(Records from a collection)
________________________________________

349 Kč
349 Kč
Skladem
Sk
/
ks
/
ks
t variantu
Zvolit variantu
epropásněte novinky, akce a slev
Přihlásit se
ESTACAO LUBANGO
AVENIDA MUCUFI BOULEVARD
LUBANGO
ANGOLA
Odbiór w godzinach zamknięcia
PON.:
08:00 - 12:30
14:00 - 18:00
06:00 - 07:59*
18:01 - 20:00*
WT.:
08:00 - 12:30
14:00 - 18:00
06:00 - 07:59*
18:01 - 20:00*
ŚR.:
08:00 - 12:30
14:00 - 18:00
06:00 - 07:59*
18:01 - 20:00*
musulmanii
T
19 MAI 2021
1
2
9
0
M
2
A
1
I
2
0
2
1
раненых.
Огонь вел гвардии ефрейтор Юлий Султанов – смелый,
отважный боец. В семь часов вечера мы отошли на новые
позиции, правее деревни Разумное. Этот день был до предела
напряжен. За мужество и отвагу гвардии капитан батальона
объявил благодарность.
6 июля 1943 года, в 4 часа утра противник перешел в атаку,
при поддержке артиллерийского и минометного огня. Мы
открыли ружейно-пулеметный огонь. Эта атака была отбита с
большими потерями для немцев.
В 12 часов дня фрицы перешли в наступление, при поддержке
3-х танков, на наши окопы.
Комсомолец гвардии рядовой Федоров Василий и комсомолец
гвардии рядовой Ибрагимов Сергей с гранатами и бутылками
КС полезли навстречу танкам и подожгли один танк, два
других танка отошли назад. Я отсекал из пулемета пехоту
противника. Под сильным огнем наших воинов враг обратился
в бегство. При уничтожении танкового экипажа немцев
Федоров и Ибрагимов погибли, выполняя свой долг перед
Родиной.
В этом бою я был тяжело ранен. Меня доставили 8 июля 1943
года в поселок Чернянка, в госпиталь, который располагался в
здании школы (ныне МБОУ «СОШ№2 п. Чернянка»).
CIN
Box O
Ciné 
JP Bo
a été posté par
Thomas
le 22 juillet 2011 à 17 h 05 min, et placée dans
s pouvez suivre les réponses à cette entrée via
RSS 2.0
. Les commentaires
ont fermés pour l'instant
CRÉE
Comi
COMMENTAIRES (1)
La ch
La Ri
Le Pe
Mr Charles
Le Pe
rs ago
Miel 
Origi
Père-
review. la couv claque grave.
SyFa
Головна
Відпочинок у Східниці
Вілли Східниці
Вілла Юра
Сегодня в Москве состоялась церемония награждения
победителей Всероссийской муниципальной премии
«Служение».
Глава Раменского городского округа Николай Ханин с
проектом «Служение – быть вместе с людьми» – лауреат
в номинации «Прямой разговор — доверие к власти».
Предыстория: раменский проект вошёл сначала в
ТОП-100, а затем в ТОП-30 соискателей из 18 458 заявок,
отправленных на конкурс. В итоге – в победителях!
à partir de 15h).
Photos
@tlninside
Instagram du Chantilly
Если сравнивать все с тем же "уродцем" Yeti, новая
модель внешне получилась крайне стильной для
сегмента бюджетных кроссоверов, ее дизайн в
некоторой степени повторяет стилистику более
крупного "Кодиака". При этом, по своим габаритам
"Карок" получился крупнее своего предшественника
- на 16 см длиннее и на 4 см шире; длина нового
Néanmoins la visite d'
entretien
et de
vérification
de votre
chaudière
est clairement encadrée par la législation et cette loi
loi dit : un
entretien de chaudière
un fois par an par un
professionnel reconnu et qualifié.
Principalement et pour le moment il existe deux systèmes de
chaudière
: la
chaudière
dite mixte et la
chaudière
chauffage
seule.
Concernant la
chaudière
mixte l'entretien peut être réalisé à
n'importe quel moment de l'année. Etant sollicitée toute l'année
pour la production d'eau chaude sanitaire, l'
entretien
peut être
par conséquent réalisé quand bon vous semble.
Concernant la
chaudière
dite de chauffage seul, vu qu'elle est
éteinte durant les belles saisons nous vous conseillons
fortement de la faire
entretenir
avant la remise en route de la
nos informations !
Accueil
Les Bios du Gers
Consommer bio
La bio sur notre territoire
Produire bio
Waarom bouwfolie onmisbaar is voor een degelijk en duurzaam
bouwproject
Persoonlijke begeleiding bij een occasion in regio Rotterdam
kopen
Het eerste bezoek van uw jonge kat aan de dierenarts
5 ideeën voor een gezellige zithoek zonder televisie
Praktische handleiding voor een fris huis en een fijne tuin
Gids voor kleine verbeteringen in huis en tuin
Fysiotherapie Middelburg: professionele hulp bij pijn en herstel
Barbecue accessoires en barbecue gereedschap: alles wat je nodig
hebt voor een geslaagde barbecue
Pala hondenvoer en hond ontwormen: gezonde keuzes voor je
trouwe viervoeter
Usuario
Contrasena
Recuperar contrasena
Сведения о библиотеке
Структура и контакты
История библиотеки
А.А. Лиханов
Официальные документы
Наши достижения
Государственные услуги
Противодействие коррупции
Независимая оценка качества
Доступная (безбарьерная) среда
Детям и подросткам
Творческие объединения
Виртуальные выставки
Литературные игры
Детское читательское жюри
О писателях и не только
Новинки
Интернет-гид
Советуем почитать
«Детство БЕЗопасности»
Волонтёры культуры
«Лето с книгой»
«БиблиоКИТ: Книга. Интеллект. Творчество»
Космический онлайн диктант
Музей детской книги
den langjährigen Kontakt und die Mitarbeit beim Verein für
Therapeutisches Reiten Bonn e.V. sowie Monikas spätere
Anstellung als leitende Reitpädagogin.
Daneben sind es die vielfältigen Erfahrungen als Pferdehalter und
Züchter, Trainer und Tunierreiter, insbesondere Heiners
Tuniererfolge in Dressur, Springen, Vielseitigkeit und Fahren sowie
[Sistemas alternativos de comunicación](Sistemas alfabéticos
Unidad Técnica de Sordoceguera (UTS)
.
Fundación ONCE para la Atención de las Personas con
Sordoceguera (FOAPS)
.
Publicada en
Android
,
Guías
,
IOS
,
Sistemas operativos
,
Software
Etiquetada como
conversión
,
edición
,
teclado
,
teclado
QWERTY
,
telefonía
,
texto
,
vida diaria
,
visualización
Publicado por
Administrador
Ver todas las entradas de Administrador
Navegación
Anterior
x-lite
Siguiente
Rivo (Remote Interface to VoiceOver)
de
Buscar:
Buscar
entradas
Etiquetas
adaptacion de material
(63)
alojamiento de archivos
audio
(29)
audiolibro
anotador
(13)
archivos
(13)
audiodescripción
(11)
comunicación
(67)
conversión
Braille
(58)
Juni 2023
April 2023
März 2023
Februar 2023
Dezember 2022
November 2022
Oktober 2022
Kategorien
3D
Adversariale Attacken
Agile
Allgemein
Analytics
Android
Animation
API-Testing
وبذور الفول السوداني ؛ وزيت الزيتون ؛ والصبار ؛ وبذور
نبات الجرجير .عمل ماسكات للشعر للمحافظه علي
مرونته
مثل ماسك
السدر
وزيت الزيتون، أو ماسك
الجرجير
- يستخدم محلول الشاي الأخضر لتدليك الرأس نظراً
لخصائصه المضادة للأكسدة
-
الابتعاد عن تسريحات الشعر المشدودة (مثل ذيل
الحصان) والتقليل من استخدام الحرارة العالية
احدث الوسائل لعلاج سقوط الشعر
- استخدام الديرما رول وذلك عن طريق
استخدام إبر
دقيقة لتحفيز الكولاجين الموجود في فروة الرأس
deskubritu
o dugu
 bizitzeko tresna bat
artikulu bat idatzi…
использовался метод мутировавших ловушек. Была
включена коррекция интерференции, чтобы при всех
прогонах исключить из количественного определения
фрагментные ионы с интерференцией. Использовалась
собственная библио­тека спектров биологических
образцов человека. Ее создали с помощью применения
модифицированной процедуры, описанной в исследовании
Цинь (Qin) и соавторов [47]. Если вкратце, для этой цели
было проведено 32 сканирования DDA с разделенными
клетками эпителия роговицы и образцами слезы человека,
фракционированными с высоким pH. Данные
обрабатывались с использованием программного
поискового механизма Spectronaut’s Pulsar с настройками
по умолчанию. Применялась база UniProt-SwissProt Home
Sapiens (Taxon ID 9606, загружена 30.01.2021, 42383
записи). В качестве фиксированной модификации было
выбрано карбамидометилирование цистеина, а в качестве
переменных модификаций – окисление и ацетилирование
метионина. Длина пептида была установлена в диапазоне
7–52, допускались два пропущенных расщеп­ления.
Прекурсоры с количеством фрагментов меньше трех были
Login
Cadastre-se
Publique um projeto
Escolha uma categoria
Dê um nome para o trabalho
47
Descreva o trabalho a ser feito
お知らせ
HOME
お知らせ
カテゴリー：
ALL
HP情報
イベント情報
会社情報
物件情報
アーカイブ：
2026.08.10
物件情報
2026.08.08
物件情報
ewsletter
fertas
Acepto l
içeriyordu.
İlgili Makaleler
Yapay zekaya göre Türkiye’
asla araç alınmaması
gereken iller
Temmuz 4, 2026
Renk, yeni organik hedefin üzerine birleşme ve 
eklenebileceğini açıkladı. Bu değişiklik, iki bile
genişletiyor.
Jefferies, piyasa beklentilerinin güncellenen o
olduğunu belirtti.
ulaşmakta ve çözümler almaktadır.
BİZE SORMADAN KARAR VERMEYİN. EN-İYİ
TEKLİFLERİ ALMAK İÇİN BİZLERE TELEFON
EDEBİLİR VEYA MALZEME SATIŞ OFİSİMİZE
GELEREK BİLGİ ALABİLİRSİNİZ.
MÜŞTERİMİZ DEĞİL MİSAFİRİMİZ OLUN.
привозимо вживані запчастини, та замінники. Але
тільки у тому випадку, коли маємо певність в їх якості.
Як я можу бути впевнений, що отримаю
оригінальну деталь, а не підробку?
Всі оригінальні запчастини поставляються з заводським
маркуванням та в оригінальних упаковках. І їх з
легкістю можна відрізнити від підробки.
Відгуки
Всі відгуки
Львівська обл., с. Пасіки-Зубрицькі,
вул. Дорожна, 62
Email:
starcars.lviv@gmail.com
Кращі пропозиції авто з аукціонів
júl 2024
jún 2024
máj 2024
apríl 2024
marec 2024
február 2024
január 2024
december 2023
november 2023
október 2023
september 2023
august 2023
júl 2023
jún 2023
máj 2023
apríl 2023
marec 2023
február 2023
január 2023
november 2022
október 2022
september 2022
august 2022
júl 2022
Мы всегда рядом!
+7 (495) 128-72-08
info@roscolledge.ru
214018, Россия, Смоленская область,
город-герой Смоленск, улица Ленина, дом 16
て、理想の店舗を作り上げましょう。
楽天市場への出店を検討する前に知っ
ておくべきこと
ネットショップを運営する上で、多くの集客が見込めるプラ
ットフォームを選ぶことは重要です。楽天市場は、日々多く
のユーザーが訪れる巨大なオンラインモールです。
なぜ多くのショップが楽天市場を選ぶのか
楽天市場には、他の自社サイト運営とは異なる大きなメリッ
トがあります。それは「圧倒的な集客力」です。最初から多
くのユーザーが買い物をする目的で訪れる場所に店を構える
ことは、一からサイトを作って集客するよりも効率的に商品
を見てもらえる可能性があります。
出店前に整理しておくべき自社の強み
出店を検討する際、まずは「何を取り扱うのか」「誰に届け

________________________________________

| What you are asked to do |
Return verbatim the lines of the records from the first line up to and including the line that contains "победителей Всероссийской муниципальной".

| Worked solution |
349 Kč
349 Kč
Skladem
Sk
/
ks
/
ks
t variantu
Zvolit variantu
epropásněte novinky, akce a slev
Přihlásit se
ESTACAO LUBANGO
AVENIDA MUCUFI BOULEVARD
LUBANGO
ANGOLA
Odbiór w godzinach zamknięcia
PON.:
08:00 - 12:30
14:00 - 18:00
06:00 - 07:59*
18:01 - 20:00*
WT.:
08:00 - 12:30
14:00 - 18:00
06:00 - 07:59*
18:01 - 20:00*
ŚR.:
08:00 - 12:30
14:00 - 18:00
06:00 - 07:59*
18:01 - 20:00*
musulmanii
T
19 MAI 2021
1
2
9
0
M
2
A
1
I
2
0
2
1
раненых.
Огонь вел гвардии ефрейтор Юлий Султанов – смелый,
отважный боец. В семь часов вечера мы отошли на новые
позиции, правее деревни Разумное. Этот день был до предела
напряжен. За мужество и отвагу гвардии капитан батальона
объявил благодарность.
6 июля 1943 года, в 4 часа утра противник перешел в атаку,
при поддержке артиллерийского и минометного огня. Мы
открыли ружейно-пулеметный огонь. Эта атака была отбита с
большими потерями для немцев.
В 12 часов дня фрицы перешли в наступление, при поддержке
3-х танков, на наши окопы.
Комсомолец гвардии рядовой Федоров Василий и комсомолец
гвардии рядовой Ибрагимов Сергей с гранатами и бутылками
КС полезли навстречу танкам и подожгли один танк, два
других танка отошли назад. Я отсекал из пулемета пехоту
противника. Под сильным огнем наших воинов враг обратился
в бегство. При уничтожении танкового экипажа немцев
Федоров и Ибрагимов погибли, выполняя свой долг перед
Родиной.
В этом бою я был тяжело ранен. Меня доставили 8 июля 1943
года в поселок Чернянка, в госпиталь, который располагался в
здании школы (ныне МБОУ «СОШ№2 п. Чернянка»).
CIN
Box O
Ciné 
JP Bo
a été posté par
Thomas
le 22 juillet 2011 à 17 h 05 min, et placée dans
s pouvez suivre les réponses à cette entrée via
RSS 2.0
. Les commentaires
ont fermés pour l'instant
CRÉE
Comi
COMMENTAIRES (1)
La ch
La Ri
Le Pe
Mr Charles
Le Pe
rs ago
Miel 
Origi
Père-
review. la couv claque grave.
SyFa
Головна
Відпочинок у Східниці
Вілли Східниці
Вілла Юра
Сегодня в Москве состоялась церемония награждения
победителей Всероссийской муниципальной премии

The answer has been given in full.